Mubadalah.id – Jika merujuk pada teks hadits tentang perempuan dermawan, mungkin bisa disimpulkan bahwa banyak perempuan pada masa Nabi Saw yang dermawan.
Kisah perempuan dermawan pada masa Nabi Saw itu merujuk pada teks hadits yang diriwayat Sahih Muslim.
Fatimah binti Qais Ra berkata, “…Ummu Syuraik adalah perempuan kaya raya dari kalangan Anshar, sering membelanjakan hartanya di jalan Allah, dan banyak tamu yang bertandang ke rumahnya…” (Shahih Muslim).
Teks hadits ini, menurut Faqihuddin Abdul Kodir, seperti di buku 60 Hadis Shahih, menjadi catatan lain dari yang sudah ada di berbagai disiplin ilmu lain mengenai eksistensi perempuan yang berusaha, dermawan, serta juga menjadi tulang punggung bagi keluarga dan masyarakatnya.

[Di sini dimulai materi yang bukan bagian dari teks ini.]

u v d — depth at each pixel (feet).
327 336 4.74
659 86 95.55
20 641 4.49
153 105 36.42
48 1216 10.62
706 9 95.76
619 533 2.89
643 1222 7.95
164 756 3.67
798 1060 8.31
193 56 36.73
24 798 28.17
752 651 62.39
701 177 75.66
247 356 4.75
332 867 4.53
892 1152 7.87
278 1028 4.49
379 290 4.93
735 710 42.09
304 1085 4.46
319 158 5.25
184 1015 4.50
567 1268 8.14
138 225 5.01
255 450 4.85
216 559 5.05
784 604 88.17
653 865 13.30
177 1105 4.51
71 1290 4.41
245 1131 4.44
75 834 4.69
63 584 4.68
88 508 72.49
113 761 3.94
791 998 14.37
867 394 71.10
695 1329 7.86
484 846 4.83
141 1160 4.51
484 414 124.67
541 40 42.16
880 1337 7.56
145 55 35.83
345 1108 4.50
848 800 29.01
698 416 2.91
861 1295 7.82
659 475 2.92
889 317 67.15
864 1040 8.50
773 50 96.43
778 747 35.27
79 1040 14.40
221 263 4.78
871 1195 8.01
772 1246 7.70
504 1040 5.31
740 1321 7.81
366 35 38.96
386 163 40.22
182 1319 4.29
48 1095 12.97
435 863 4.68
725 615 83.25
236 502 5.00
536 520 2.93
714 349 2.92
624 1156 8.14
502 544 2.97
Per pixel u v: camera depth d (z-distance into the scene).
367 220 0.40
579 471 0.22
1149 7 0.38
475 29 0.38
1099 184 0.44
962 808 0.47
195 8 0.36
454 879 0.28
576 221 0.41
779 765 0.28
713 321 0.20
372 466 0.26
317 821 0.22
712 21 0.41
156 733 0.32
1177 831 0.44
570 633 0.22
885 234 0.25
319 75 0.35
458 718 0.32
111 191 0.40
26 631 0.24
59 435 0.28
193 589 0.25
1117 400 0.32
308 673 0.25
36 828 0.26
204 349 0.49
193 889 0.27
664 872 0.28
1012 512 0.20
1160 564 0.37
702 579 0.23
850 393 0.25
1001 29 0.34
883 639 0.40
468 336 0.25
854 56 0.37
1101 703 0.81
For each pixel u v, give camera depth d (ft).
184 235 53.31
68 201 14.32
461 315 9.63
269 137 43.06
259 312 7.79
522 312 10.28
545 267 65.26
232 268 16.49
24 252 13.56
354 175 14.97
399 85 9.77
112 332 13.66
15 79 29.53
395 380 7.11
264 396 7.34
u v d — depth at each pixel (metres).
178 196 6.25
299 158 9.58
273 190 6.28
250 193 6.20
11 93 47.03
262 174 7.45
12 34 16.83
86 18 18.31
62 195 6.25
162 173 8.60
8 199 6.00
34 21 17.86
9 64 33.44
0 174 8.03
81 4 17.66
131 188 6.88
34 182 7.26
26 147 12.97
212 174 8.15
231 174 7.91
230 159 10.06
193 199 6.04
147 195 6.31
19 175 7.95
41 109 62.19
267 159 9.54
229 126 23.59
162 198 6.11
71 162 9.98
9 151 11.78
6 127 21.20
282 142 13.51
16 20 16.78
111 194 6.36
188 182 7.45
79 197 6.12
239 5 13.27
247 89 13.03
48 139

Khadijah binti Khuwailid Ra adalah teladan yang paling populer. Istri Nabi Muhammad Saw pintar, kaya raya, dan dermawan. Hampir seluruh hartanya ia nafkahkan untuk perjuangan misi Islam, di samping untuk kebutuhan keluarga.
Hadits ini, mencatat nama Ummu Syuraik Ra. sebagai perempuan yang juga terkenal kaya raya dan dermawan. Nama lengkapnya Ghaziyyah binti Jabir bin Hakim.
Ketika di Madinah, rumahnya sering menjadi tempat berkunjung koleganya, para tamu komunitas, juga menjadi tempat bagi orang-orang yang tidak memiliki rumah.
Teks ini, sebagaimana Abu Syuqqah katakan, bisa menjadi dasar hukum untuk membolehkan perempuan bekerja mencari nafkah.
Perempuan Boleh Bekerja
Dengan demikian, seharusnya tidak boleh ada fatwa atau nasihat keagamaan yang melarang perempuan bekerja karena ini melanggar hak dasarnya.
Bagi sebagian orang yang berpandangan negatif terhadap perempuan, biasanya mengasumsikan perempuan yang kaya itu bukan karena hasil kerja, tetapi mereka memperoleh dari harta waris keluarga atau hibah dari laki-laki.
Tetapi, jika berpandangan positif terhadap perempuan, Kang Faqih mengingatkan, ada fakta sejarah mengenai Khadijah Ra yang berusaha dan berdagang. Maka fakta Ummu Syuraik Ra juga bisa kita asumsikan hasil dari kerja kerasnya. Ini karena tidak ada penjelasan yang lebih detail mengenai kehidupannya.
Tetapi secara umum, teks-teks seperti ini bisa menjadi dasar hukum untuk meneguhkan hak-hak dasar perempuan dalam Islam, baik sosial, ekonomi, bahkan politik.
Sehingga, tidak ada alasan apa pun yang boleh melarang dan menjauhkan mereka dari hakhak ini. Setiap pelanggaran atas hak adalah pelanggaran atas prinsip-prinsip Islam.*
*sumber: tulisan Faqihuddin Abdul Kodir dalam buku 60 Hadis Shahih.